Why State should rethink the consolidated music tariffs

Updated: Mar 26

In January this year, during an address to the nation, Kenyan commander in chief Uhuru Kenyatta made an announcement from Mombasa where in his address he recognized that producers in the entertainment industry are also a critical plank of our economy.

“…Kenyans are highly talented and the music industry is potentially one of the most lucrative. Hundreds of our young men and women have invested an incredible amount of effort in the industry but are getting very low returns from their investment. We must allow their investments to pay off so that many more can follow them into one of the industries that we can do exceptionally well in.” read part of the address.

“Following numerous complaints from the producers in the industry, I directed the Ministry of ICT to work with all stakeholders to resolve the legacy issues that have plagued rights holders for decades.

I am pleased to note that progress has been made and an agreement has been reached between all the key stakeholders. The Memorandum of Understanding signed on 20 December 2019 proposes a range of measures that will ensure genuine rights holders are appropriately compensated for their compositions.”

He then directed the Ministry of ICT, in consultation with the AG’s office, to ensure the tariffs are gazette.

It is worth noting that these tariffs are outrageous and ridiculously exorbitant. For example the tariff that took effect from January through 2022, proposes a 55 percent of Gross Revenues on Caller ring back tones, ringtones, downloads, streaming, simulcast and webcasting, including Content Service providers and Telecommunication companies.

Being the highest source of revenue for Kenyan artists, 55 percent is a joke to say the least. How will the remaining 45 percent be shared among artists, producers, distributers, marketing and promotion and pay bills? I support every effort by the state to grow the entertainment industry but this should not be done by greedy people with sinister intentions. The president might have meant well but this is not how to improve an industry.

- **Saved dataset entries**:
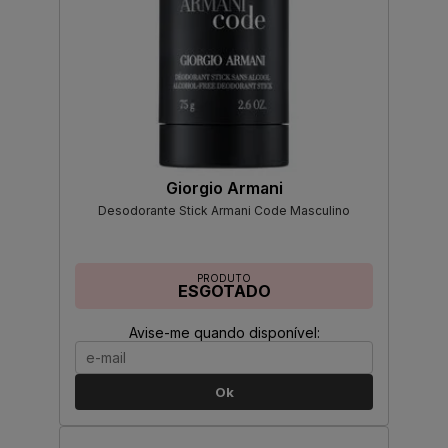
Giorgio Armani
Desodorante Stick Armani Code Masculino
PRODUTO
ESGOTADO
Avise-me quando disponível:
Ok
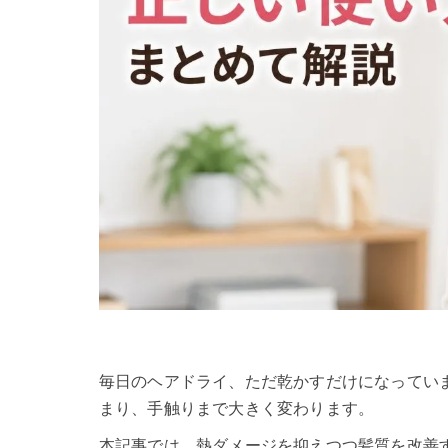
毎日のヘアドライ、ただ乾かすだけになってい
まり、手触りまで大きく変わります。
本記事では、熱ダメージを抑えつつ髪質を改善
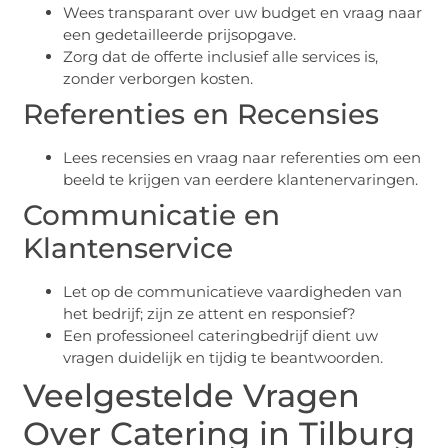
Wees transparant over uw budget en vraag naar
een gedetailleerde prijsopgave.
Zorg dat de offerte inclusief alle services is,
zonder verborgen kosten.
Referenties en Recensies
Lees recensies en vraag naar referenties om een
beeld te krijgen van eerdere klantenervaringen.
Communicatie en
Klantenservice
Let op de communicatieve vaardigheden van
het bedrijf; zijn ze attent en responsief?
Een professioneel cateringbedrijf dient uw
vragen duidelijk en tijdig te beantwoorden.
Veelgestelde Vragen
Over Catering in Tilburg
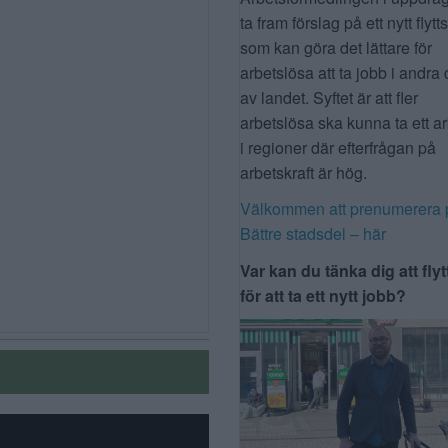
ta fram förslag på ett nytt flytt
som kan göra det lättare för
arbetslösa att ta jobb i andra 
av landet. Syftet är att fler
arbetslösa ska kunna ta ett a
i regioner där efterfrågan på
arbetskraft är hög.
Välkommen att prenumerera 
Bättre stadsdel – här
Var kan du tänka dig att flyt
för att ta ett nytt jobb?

---

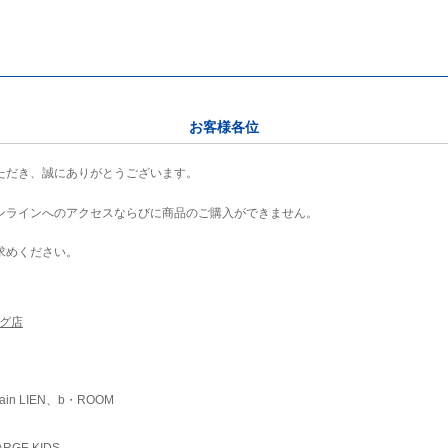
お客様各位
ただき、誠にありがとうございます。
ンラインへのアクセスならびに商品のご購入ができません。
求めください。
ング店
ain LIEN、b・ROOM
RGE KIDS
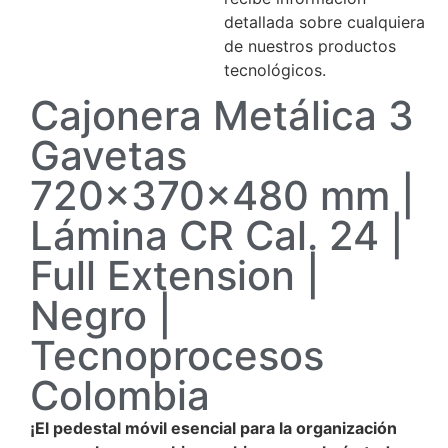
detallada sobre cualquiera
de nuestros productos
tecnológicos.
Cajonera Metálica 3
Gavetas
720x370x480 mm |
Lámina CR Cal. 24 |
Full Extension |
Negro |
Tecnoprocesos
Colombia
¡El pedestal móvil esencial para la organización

- **WORK REQUEST 1**: Reproduce the complete article on Kenya's consolidated music tariffs word for word.
- **WORK REQUEST 2**: Rewrite the part of the entries that opens with the line containing "Giorgio Armani" and closes with the line containing "本記事では、熱ダメージを抑えつつ髪質を改善" as a Markdown table with the columns Row and Line. Give each line its own numbered row, skip blank lines, and leave the pictures out.
The article and the entries are independent of each other.

- **ANSWER SPACE 1**:
Why State should rethink the consolidated music tariffs

Updated: Mar 26

In January this year, during an address to the nation, Kenyan commander in chief Uhuru Kenyatta made an announcement from Mombasa where in his address he recognized that producers in the entertainment industry are also a critical plank of our economy.

“…Kenyans are highly talented and the music industry is potentially one of the most lucrative. Hundreds of our young men and women have invested an incredible amount of effort in the industry but are getting very low returns from their investment. We must allow their investments to pay off so that many more can follow them into one of the industries that we can do exceptionally well in.” read part of the address.

“Following numerous complaints from the producers in the industry, I directed the Ministry of ICT to work with all stakeholders to resolve the legacy issues that have plagued rights holders for decades.

I am pleased to note that progress has been made and an agreement has been reached between all the key stakeholders. The Memorandum of Understanding signed on 20 December 2019 proposes a range of measures that will ensure genuine rights holders are appropriately compensated for their compositions.”

He then directed the Ministry of ICT, in consultation with the AG’s office, to ensure the tariffs are gazette.

It is worth noting that these tariffs are outrageous and ridiculously exorbitant. For example the tariff that took effect from January through 2022, proposes a 55 percent of Gross Revenues on Caller ring back tones, ringtones, downloads, streaming, simulcast and webcasting, including Content Service providers and Telecommunication companies.

Being the highest source of revenue for Kenyan artists, 55 percent is a joke to say the least. How will the remaining 45 percent be shared among artists, producers, distributers, marketing and promotion and pay bills? I support every effort by the state to grow the entertainment industry but this should not be done by greedy people with sinister intentions. The president might have meant well but this is not how to improve an industry.

- **ANSWER SPACE 2**:
| Row | Line |
|---|---|
| 1 | Giorgio Armani |
| 2 | Desodorante Stick Armani Code Masculino |
| 3 | PRODUTO |
| 4 | ESGOTADO |
| 5 | Avise-me quando disponível: |
| 6 | Ok |
| 7 | 毎日のヘアドライ、ただ乾かすだけになってい |
| 8 | まり、手触りまで大きく変わります。 |
| 9 | 本記事では、熱ダメージを抑えつつ髪質を改善 |